Many U.S. citizens have family members that would like to move to the country. The citizen may wonder if it is possible to petition on behalf of their relatives in order for them to get a visa or a green card.
Immigration law provides that citizens may petition on behalf of several different categories of relatives, including children, spouses, brothers, sisters and parents. Depending on the relationship between the two, the petition differs. A citizen may sponsor spouses, unmarried children under the age of 21, parents, siblings, and children who are over the age of 21 or married if they are seeking a green card. The citizen will have to complete an Affidavit of Support and a Petition for a Foreign Relative for that individual. An Application to Register Permanent Residence will also be required.
For a fiancé who the U.S. citizen wishes to be able to come to the U.S. in order to get married, the citizen will need to complete a Petition for an Alien Fiancé.
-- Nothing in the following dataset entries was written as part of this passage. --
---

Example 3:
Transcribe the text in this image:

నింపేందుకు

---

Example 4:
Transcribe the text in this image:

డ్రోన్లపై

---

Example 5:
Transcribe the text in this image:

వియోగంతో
The petition can cover both the fiancé and their unmarried children under the age of 21. Relatives who are not immediate family members will be subject to preference categories, which have annual limits.
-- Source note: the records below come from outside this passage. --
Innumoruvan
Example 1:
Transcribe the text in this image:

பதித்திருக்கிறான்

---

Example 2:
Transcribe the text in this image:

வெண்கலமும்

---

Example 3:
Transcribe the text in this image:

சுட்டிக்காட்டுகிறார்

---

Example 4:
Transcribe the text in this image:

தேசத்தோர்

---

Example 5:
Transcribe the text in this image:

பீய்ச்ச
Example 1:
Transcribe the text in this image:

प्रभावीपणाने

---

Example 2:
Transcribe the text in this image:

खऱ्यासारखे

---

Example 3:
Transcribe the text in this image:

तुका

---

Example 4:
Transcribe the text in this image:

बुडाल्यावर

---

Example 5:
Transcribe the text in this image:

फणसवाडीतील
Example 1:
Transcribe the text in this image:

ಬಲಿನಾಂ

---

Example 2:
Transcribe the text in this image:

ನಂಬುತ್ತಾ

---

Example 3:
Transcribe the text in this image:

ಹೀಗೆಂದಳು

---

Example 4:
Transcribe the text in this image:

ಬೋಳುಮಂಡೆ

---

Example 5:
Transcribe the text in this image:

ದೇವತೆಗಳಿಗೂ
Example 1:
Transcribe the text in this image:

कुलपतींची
Family-based immigration helps families stay together. By allowing U.S. citizens to petition on behalf of their relatives, the government recognizes the importance of certain familial relationships. Those who wish to petition on behalf of their relatives may want to speak with an immigration and naturalization law attorney, as the process can be complicated. An attorney may help gather the needed documentation and submit the required forms correctly.